Last week Russ Bone gave a seminar on Attachment in Adoption here in Colorado Springs - it was great and I would recommend this type of education to anyone dealing with kids from hard places. By hard places I am thinking of any child who endured high stress or exposures to drugs/alcohol/tobacco in utero, those who were neglected or abused in their original homes or those who have moved through the foster care/orphanage systems. Basically any child who's normal neurological development was impaired in those first few years after conception due to exposures, experiences or lack of experiences - which includes many of the kids we love.
Unfortunately, between the seminar last Thursday and tonight my folder has disappeared from my nightstand and I have a pretty strong hunch that one of my own kids from a hard place has hoarded it away somewhere. What that means is that I can not use my copious notes to write a nice, tight, fact filled post about the seminar - relying instead on the impact points that have stuck deepest in my brain.
Point One: Adopted kids who have been with us from infancy can still have serious attachment issues. Attachment is not just a 'feeling' or 'trust' issue it is also having the correct neurological/emotional development to process the emotions. "Getting them early' doesn't guarantee that we wont experience attachment issues.

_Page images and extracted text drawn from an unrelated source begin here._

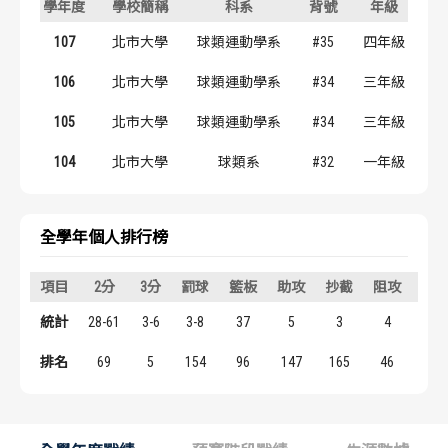
學年度
學校簡稱
科系
背號
年級
歷屆冠軍
歷屆冠軍
107
北市大學
球類運動學系
#35
四年級
歷屆個人獎得主
歷屆個人獎得主
106
北市大學
球類運動學系
#34
三年級
105
北市大學
球類運動學系
#34
三年級
歷史數據排行
歷史數據排行
104
北市大學
球類系
#32
一年級
全學年個人排行榜
項目
2分
3分
罰球
籃板
助攻
抄截
阻攻
得
統計
28-61
3-6
3-8
37
5
3
4
68
排名
69
5
154
96
147
165
46
107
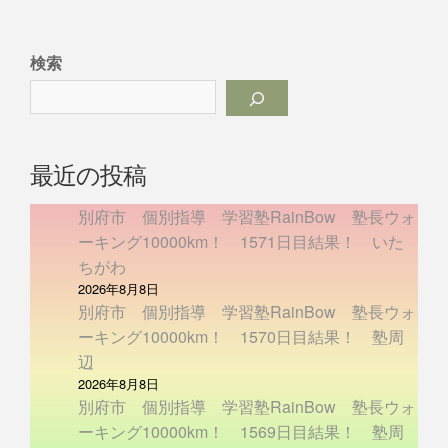
検索
最近の投稿
別府市 個別指導 学習塾RainBow 塾長ウォ
ーキング10000km！ 1571日目結果！ いた
ちがわ
2026年8月8日
別府市 個別指導 学習塾RainBow 塾長ウォ
ーキング10000km！ 1570日目結果！ 塾周
辺
2026年8月8日
別府市 個別指導 学習塾RainBow 塾長ウォ
ーキング10000km！ 1569日目結果！ 塾周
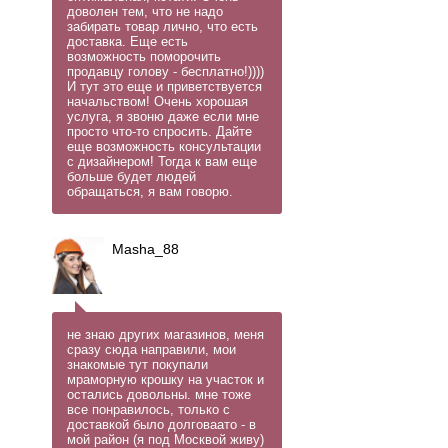
доволен тем, что не надо
забирать товар лично, что есть
доставка. Еще есть
возможность поморочить
продавцу голову - бесплатно!))))
И тут это еще и приветствуется
начальством! Очень хорошая
услуга, я звоню даже если мне
просто что-то спросить. Дайте
еще возможность консультации
с дизайнером! Тогда к вам еще
больше будет людей
обращаться, я вам говорю.
Masha_88
не знаю других магазинов, меня
сразу сюда направили, мои
знакомые тут покупали
мраморную крошку на участок и
остались довольны. мне тоже
все понравилось, только с
доставкой было долговаато - в
мой район (я под Москвой живу)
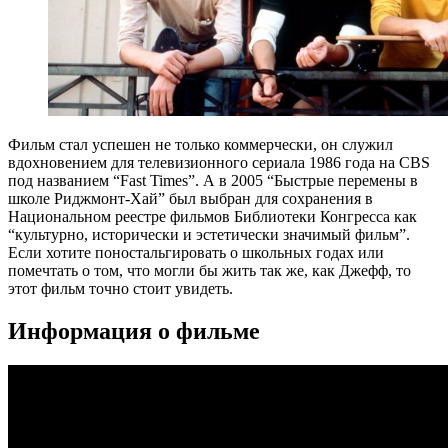
Фильм стал успешен не только коммерчески, он служил
вдохновением для телевизионного сериала 1986 года на CBS
под названием “Fast Times”. А в 2005 “Быстрые перемены в
школе Риджмонт-Хай” был выбран для сохранения в
Национальном реестре фильмов Библиотеки Конгресса как
“культурно, исторически и эстетически значимый фильм”.
Если хотите поностальгировать о школьных годах или
помечтать о том, что могли бы жить так же, как Джефф, то
этот фильм точно стоит увидеть.
Информация о фильме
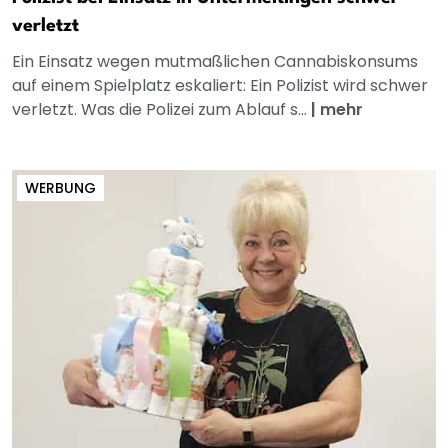
verletzt
Ein Einsatz wegen mutmaßlichen Cannabiskonsums
auf einem Spielplatz eskaliert: Ein Polizist wird schwer
verletzt. Was die Polizei zum Ablauf s...
|
mehr
WERBUNG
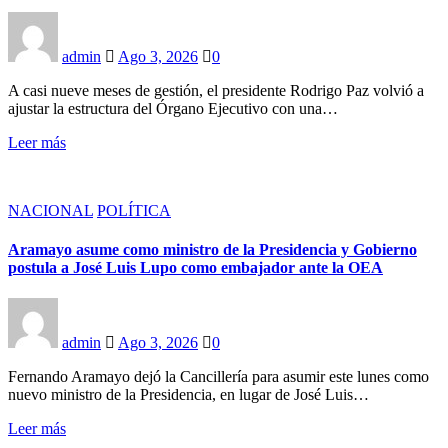
admin
Ago 3, 2026
0
A casi nueve meses de gestión, el presidente Rodrigo Paz volvió a
ajustar la estructura del Órgano Ejecutivo con una…
Leer más
NACIONAL
POLÍTICA
Aramayo asume como ministro de la Presidencia y Gobierno
postula a José Luis Lupo como embajador ante la OEA
admin
Ago 3, 2026
0
Fernando Aramayo dejó la Cancillería para asumir este lunes como
nuevo ministro de la Presidencia, en lugar de José Luis…
Leer más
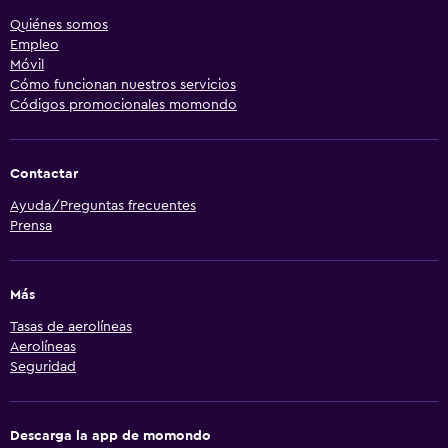
Quiénes somos
Empleo
Móvil
Cómo funcionan nuestros servicios
Códigos promocionales momondo
Contactar
Ayuda/Preguntas frecuentes
Prensa
Más
Tasas de aerolíneas
Aerolíneas
Seguridad
Descarga la app de momondo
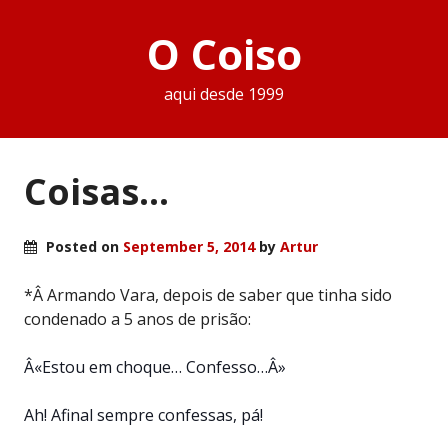
O Coiso
aqui desde 1999
Coisas…
Posted on
September 5, 2014
by
Artur
*Â Armando Vara, depois de saber que tinha sido
condenado a 5 anos de prisão:
Â«Estou em choque… Confesso…Â»
Ah! Afinal sempre confessas, pá!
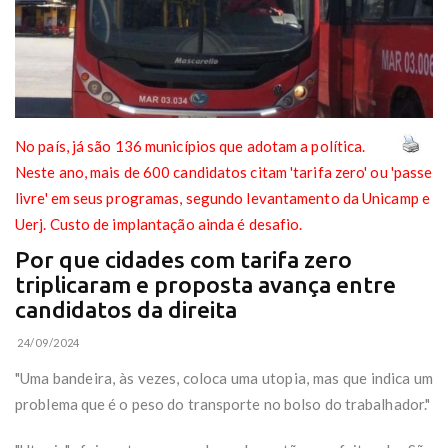
No país, já são 136 municípios que adotam a política.
Neste ano, mais de 600 candidatos citam 'tarifa zero' ou 'passe
livre' em seus programas, segundo levantamento da Unicamp e
Uerj. Custo de implantação ainda é desafio.
Por que cidades com tarifa zero
triplicaram e proposta avança entre
candidatos da direita
24/09/2024
"Uma bandeira, às vezes, coloca uma utopia, mas que indica um
problema que é o peso do transporte no bolso do trabalhador."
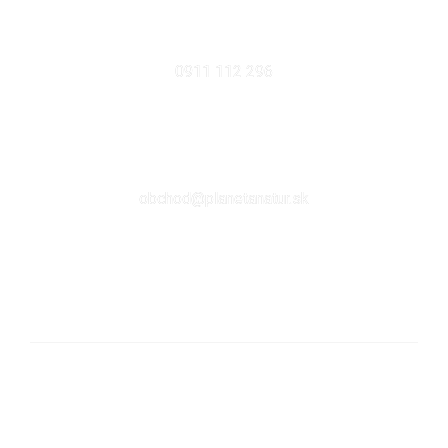
MOBIL
0911 112 296
EMAIL
obchod@planetanatur.sk
FACEBOOK
KDE NÁS NÁJDETE V BRATISLAVE
Sabinovská 10 (Ružinov, pri Štrkovci)
821 02 Bratislava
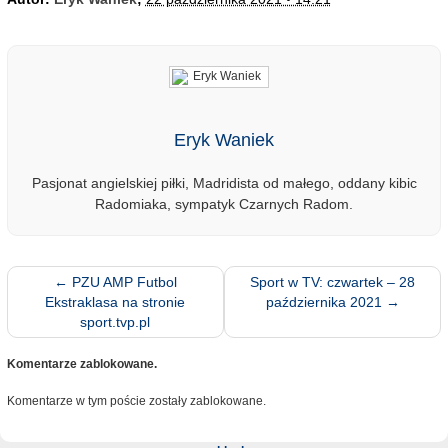
Eryk Waniek
Pasjonat angielskiej piłki, Madridista od małego, oddany kibic
Radomiaka, sympatyk Czarnych Radom.
←
PZU AMP Futbol
Sport w TV: czwartek – 28
Ekstraklasa na stronie
października 2021
→
sport.tvp.pl
Komentarze zablokowane.
Komentarze w tym poście zostały zablokowane.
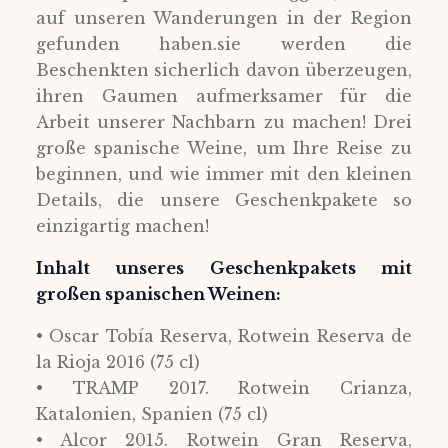
auf unseren Wanderungen in der Region
gefunden haben.sie werden die
Beschenkten sicherlich davon überzeugen,
ihren Gaumen aufmerksamer für die
Arbeit unserer Nachbarn zu machen! Drei
große spanische Weine, um Ihre Reise zu
beginnen, und wie immer mit den kleinen
Details, die unsere Geschenkpakete so
einzigartig machen!
Inhalt unseres Geschenkpakets mit
großen spanischen Weinen:
• Oscar Tobía Reserva, Rotwein Reserva de
la Rioja 2016 (75 cl)
• TRAMP 2017. Rotwein Crianza,
Katalonien, Spanien (75 cl)
• Alcor 2015. Rotwein Gran Reserva,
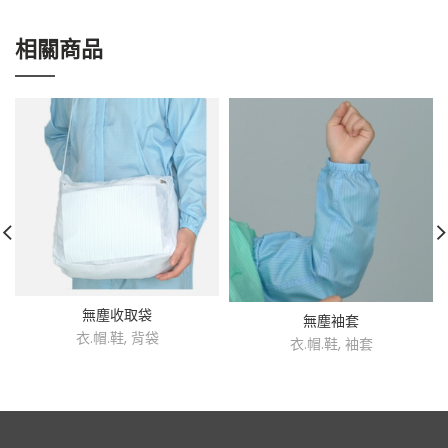
相關商品
無塵收取袋
無塵袖套
衣.帽.鞋
,
背袋
衣.帽.鞋
,
袖套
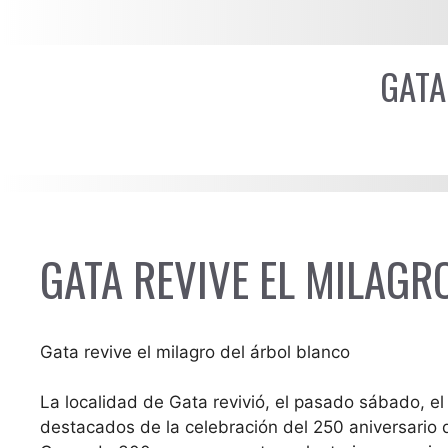
GATA
GATA REVIVE EL MILAGR
Gata revive el milagro del árbol blanco
La localidad de Gata revivió, el pasado sábado, el
destacados de la celebración del 250 aniversario d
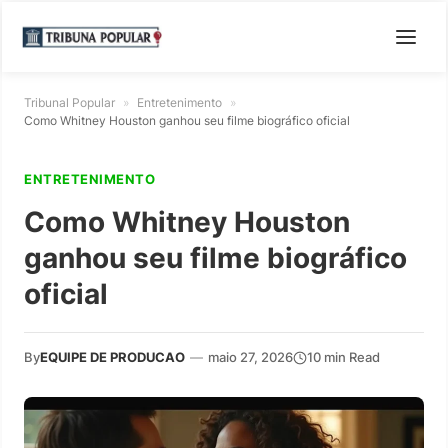
Tribunal Popular
»
Entretenimento
»
Como Whitney Houston ganhou seu filme biográfico oficial
ENTRETENIMENTO
Como Whitney Houston
ganhou seu filme biográfico
oficial
By
EQUIPE DE PRODUCAO
—
maio 27, 2026
10 min Read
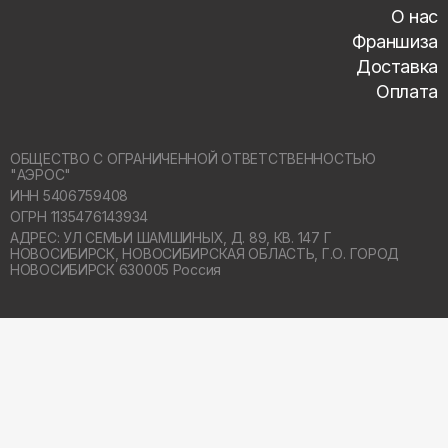
О нас
Франшиза
Доставка
Оплата
ОБЩЕСТВО С ОГРАНИЧЕННОЙ ОТВЕТСТВЕННОСТЬЮ
"АЭРОС"
ИНН 5406759408
ОГРН 1135476143934
АДРЕС: УЛ СЕМЬИ ШАМШИНЫХ, Д. 89, КВ. 147 Г
НОВОСИБИРСК,
НОВОСИБИРСКАЯ ОБЛАСТЬ, Г.О. ГОРОД
НОВОСИБИРСК 630005 Россия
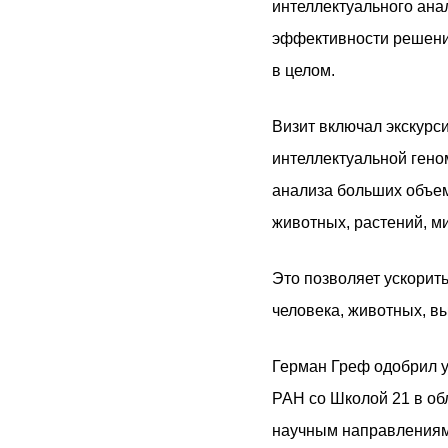
интеллектуального ана
эффективности решений
в целом.
Визит включал экскурс
интеллектуальной гено
анализа больших объем
животных, растений, м
Это позволяет ускорит
человека, животных, в
Герман Греф одобрил 
РАН со Школой 21 в обл
научным направлениям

Point Two: There is no guarantee that 'normal' two-way attachment can be expected with a child who has been traumatized prior to entering our family. As much as we want it to be within our control, it's not our decision (as parents) to determine the quality or quantity of our children's attachment.
Point Three: People who haven't experienced attachment issues will very rarely understand what we are living with. I can't be mad at them for judging my parenting or my kids behavior - they are simply ignorant and I don't have time to worry too much about educating the general public (except through blogging!)
Point Four: There can be a very physical, very real medical aspect to the attachment issues that our children exhibit. Because of their early exposures/experiences they may not have enough of the appropriate receptors to receive the hormones that they need to experience and develop the attachment that we crave. (This is where I want my notes!)
Point Five: Attachment is a life long challenge for many people and something that we need to recognize with more weight within the adoption community. It's real, it can be devastating and it's just a fact we should expect when adopting children from hard places.